OpenXML (docx without word/styles.xml)
Created by: Anonymous
Original issue 453 created by andriy.luts...@crowdin.com on 2015-04-07T12:20:37.000Z:
According to ECMA-376, 4th Edition
(and also https://msdn.microsoft.com/en-us/library/aa982683%28v=office.12%29.aspx)
style (word/styles.xml) definitions part is optional.
Usually this file exists in generated by LO/OO/MSO, but also there some apps which don't create this file.

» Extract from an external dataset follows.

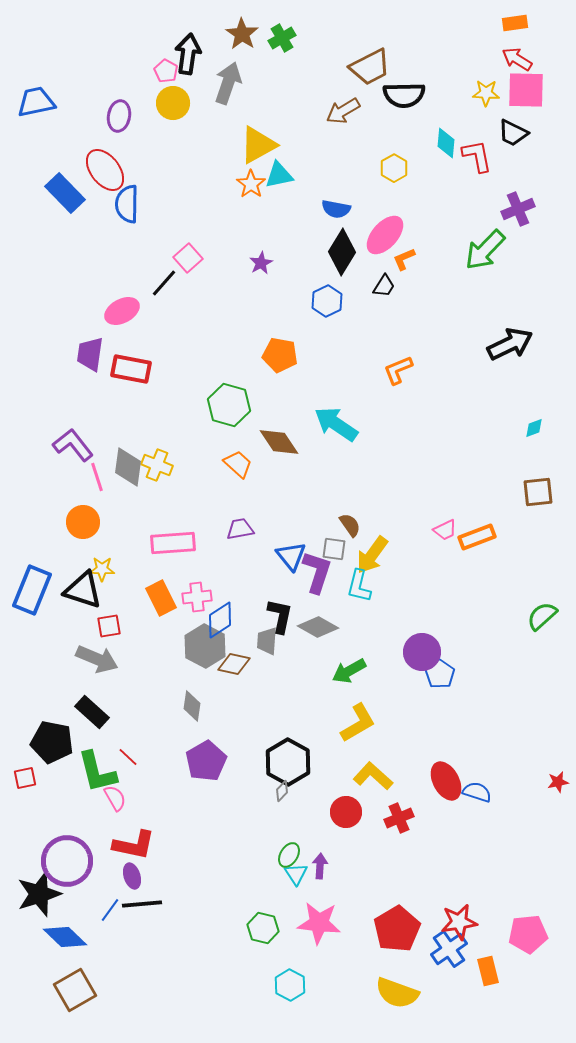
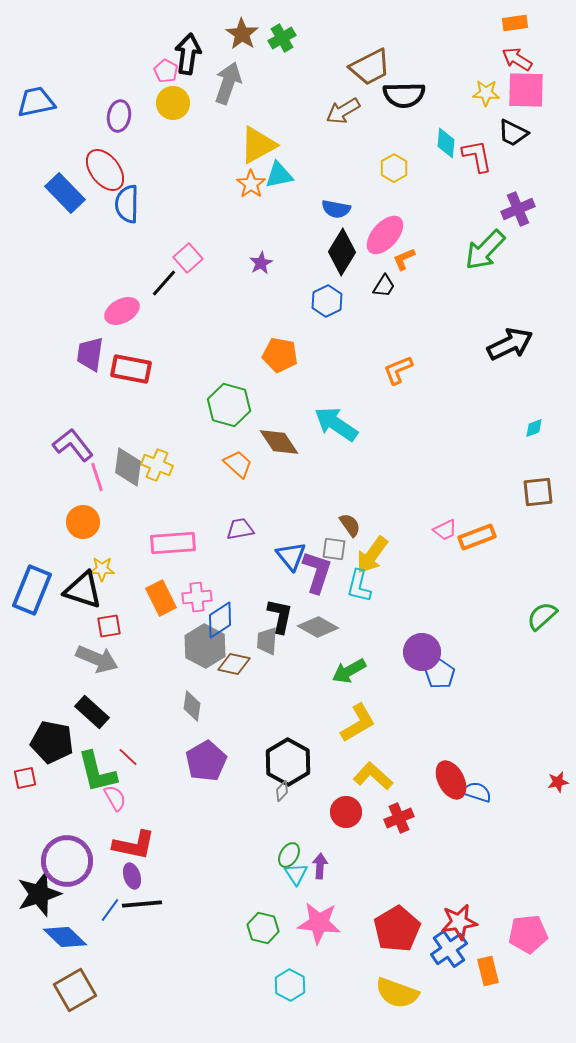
red ellipse at (446, 781): moved 5 px right, 1 px up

In result of processing this (attached) docx file we obtain zip file only with [Content_Types].xml.
Solution of this issue:
File
okapi/okapi/filters/openxml/src/main/java/net/sf/okapi/filters/openxml/OpenXMLFilter.java in method nextInZipFile() in condition if(nZipType==MSWORD):
line 694:
if (sEntryName.equals("word/styles.xml"))
change to:
if (sEntryName.equals("word/document.xml"))
and line 704-705:
(sEntryName.equals("[Content_Types].xml") || // but don't do Content_Types
sEntryName.equals("word/styles.xml"))) // and styles a second time
change to:
(sEntryName.equals("[Content_Types].xml") || sEntryName.equals("word/document.xml")))
I can't estimate quality of my "hack" but after this fixing processing of attached document finished successfully.
Tested on okapi's development branch.